Work request: In the records below, find every line that contains "serta" and list it.

[Collected data]
-*-*-

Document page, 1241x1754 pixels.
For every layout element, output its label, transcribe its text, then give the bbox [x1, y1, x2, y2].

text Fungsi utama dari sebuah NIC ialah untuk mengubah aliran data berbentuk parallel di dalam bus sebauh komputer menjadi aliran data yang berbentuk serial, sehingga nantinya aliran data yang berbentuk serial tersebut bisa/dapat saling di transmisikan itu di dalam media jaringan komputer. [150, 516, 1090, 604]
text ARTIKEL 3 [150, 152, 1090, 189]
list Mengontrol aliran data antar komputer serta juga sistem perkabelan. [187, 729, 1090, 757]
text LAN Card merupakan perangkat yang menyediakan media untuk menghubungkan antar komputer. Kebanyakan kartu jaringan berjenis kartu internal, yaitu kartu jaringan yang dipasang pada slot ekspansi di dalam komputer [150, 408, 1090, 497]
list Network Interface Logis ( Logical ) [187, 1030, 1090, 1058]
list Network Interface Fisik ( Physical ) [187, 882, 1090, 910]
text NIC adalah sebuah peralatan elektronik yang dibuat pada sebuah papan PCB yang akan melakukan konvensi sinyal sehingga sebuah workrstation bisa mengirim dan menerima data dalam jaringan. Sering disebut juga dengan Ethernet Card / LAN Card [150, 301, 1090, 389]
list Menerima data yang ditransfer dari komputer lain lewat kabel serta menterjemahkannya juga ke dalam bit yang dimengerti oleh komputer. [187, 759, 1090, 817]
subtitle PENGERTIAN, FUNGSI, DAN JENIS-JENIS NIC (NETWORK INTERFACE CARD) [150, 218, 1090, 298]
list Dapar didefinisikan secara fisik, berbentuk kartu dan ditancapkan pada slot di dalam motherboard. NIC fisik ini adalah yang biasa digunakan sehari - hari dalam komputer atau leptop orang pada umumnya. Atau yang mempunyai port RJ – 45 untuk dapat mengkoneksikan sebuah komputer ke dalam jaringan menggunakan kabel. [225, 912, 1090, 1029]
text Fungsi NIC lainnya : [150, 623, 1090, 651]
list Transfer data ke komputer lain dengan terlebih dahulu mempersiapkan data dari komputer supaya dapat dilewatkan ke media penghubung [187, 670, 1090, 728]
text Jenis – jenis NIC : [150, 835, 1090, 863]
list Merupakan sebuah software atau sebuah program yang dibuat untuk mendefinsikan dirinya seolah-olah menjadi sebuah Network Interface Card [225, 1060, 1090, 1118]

-*-*-

Response:
list Mengontrol aliran data antar komputer serta juga sistem perkabelan. [187, 729, 1090, 757]
list Menerima data yang ditransfer dari komputer lain lewat kabel serta menterjemahkannya juga ke dalam bit yang dimengerti oleh komputer. [187, 759, 1090, 817]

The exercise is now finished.